**ASSIGNED TASK:** I'd like the records transcribed exactly, leaving the images out.

**Extracted page text data:**
>>>

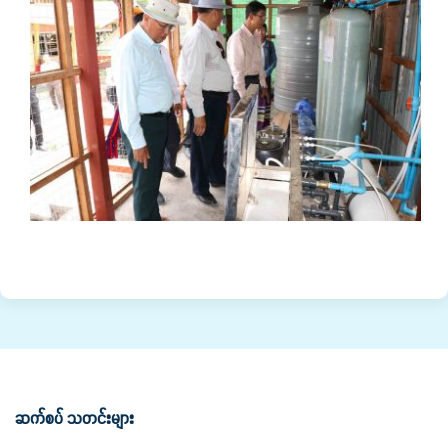
ဆက်စပ် သတင်းများ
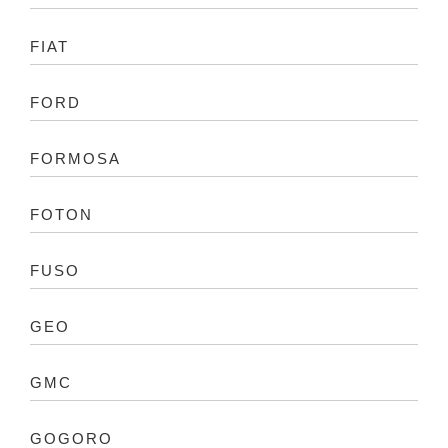
FIAT
FORD
FORMOSA
FOTON
FUSO
GEO
GMC
GOGORO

<<<

**SOLVED EXERCISE:**
ဆက်စပ် သတင်းများ
FIAT
FORD
FORMOSA
FOTON
FUSO
GEO
GMC
GOGORO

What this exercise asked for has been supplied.